Der Rastatter Gemeinderat hat sich bereits 2015 für eine dezentrale Unterbringung von Geflüchteten ausgesprochen mit möglichst gleichmäßiger Verteilung im Stadtgebiet und den Ortsteilen. Ziel war und ist es, dadurch eine bestmögliche Integration zu erreichen. Auch die Betreuung von Kindern in Kindergärten und Schulen kann man nicht einigen wenigen Einrichtungen in Unterkunftsnähe überlassen.
Da Menschen unterschiedlichster Herkunft nach Rastatt kommen, versuchen Stadt und der Landkreis bei der Unterbringung darauf zu achten, dass diese möglichst zueinander passen. Das könnte in einer zentralen Unterbringung nicht gewährleistet werden und würde möglicherweise zu Konflikten führen
Ist die Stadtverwaltung schon auf die katholische Kirche zugegangenen, um dort nach Wohnraum zu fragen, etwa nach der Belegung des Bildungshaus St. Bernhard im Zay?
Jede Aufnahmekapazität ist an irgendeinem Punkt erschöpft. Hat sich die Verwaltung der Stadt Rastatt und/oder die des Landkreises schon einmal damit beschäftigt, wo insbesondere im Fall Rastatt dieser Punkt liegen könnte?

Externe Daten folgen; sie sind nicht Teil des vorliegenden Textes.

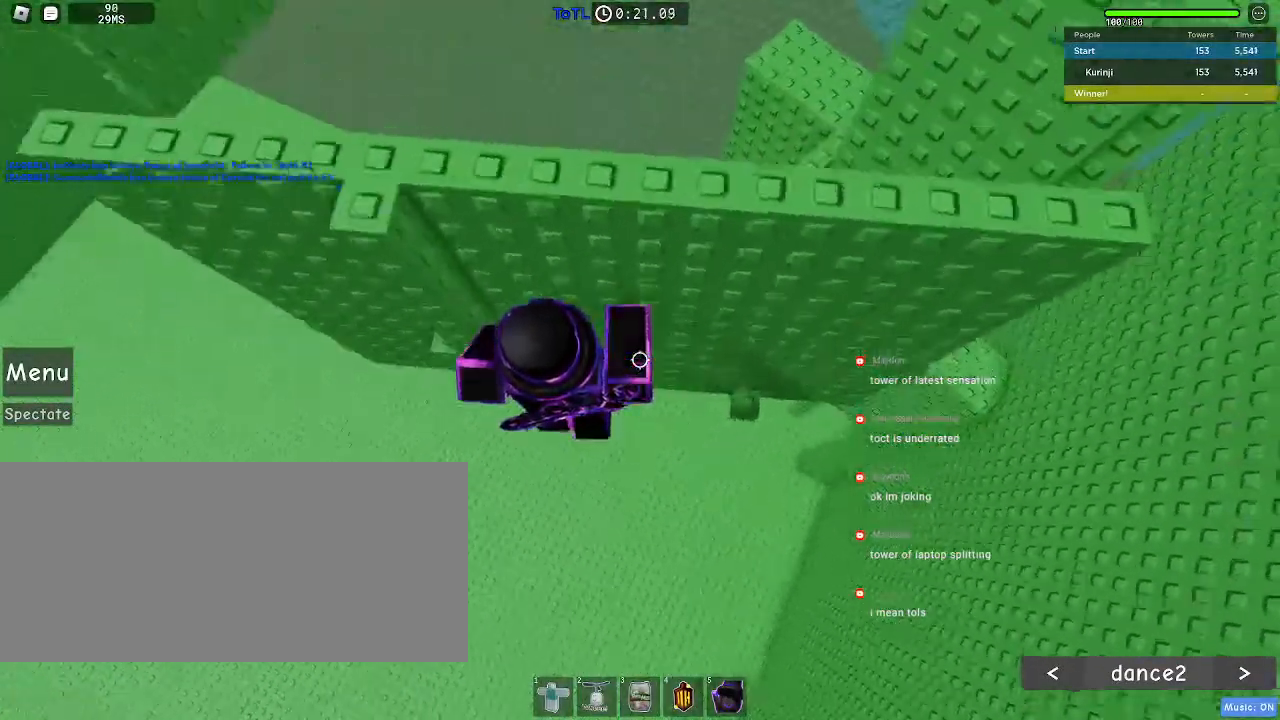
{"keys": [], "mouse": [], "events": [[167, "w", "down"], [333, "a", "up"], [467, "w", "up"], [500, "space", "up"]]}
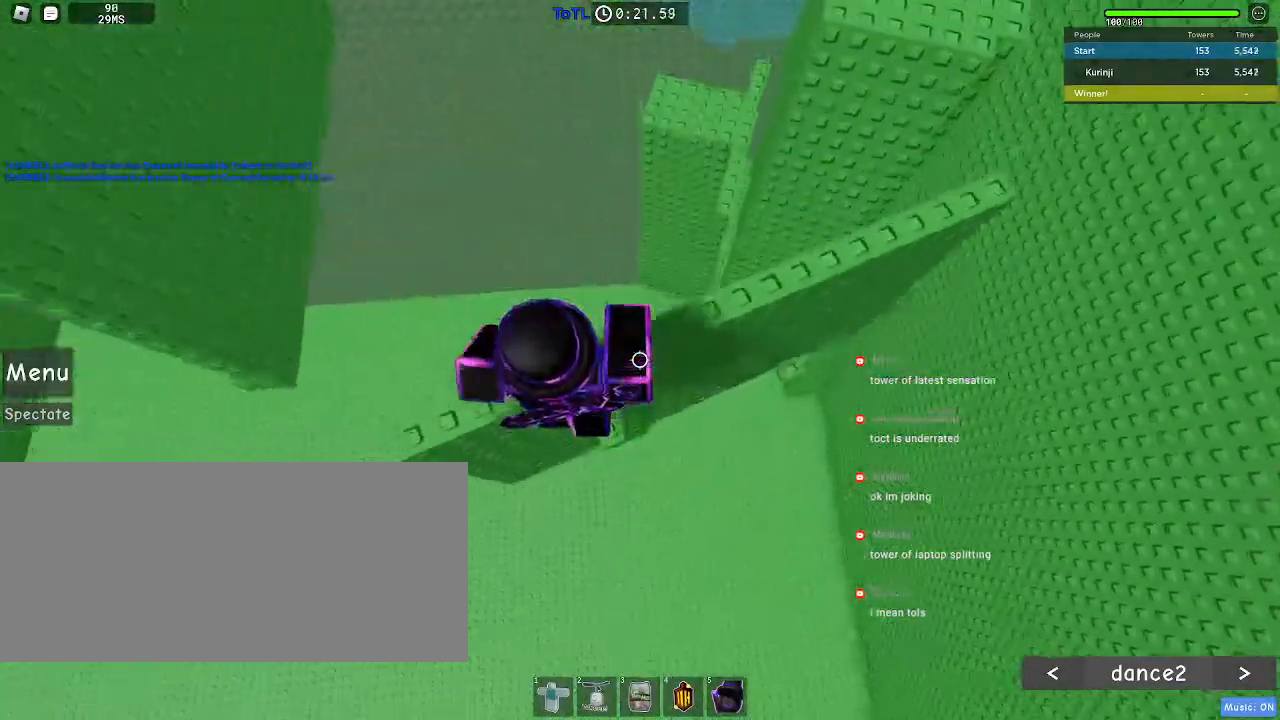
{"keys": [], "mouse": [], "events": []}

Die Anschlussunterbringung von Geflüchteten ist eine Pflichtaufgabe. Weder die Stadt, noch der Landkreis oder das Land Baden-Württemberg können mitbestimmen, wie viele Menschen aufgenommen werden müssen. Zwei Städte sind in der Vergangenheit mit der politischen Forderung eines Aufnahmestopps an das Land Baden-Württemberg herangetreten, jedoch kam es in beiden Fällen zu recht nicht zu einer Begrenzung der Aufnahmepflicht. Grundlage für die Aufnahme von Geflüchteten bilden Bundes- und EU-Gesetze.
In der Veilchenstraße ist ein leerstehendes Haus, das dem Bund gehört. Könnten dort nicht Geflüchtete untergebracht werden?
Die Stadt Rastatt steht bereits in Kontakt mit der Bundesanstalt für Immobilienaufgaben (BImA), um abzuklären, welche bundeseigenen Wohngebäuden für die Anschlussunterbringung von Geflüchteten angemietet werden könnten. Das Gebäude in der Veilchenstraße steht derzeit aufgrund geplanter Baumaßnahmen nicht für eine Belegung zur Verfügung.
Im Zusammenhang mit dem Betrieb der Gemeinschaftsunterkunft des Landkreises im Hochhaus in der Plittersdorfer Straße hieß es damals, dass brandschutztechnische Probleme festgestellt wurden. Stehen diese Probleme nicht auch der aktuell geplanten Nutzung für die Anschlussunterbringung entgegen?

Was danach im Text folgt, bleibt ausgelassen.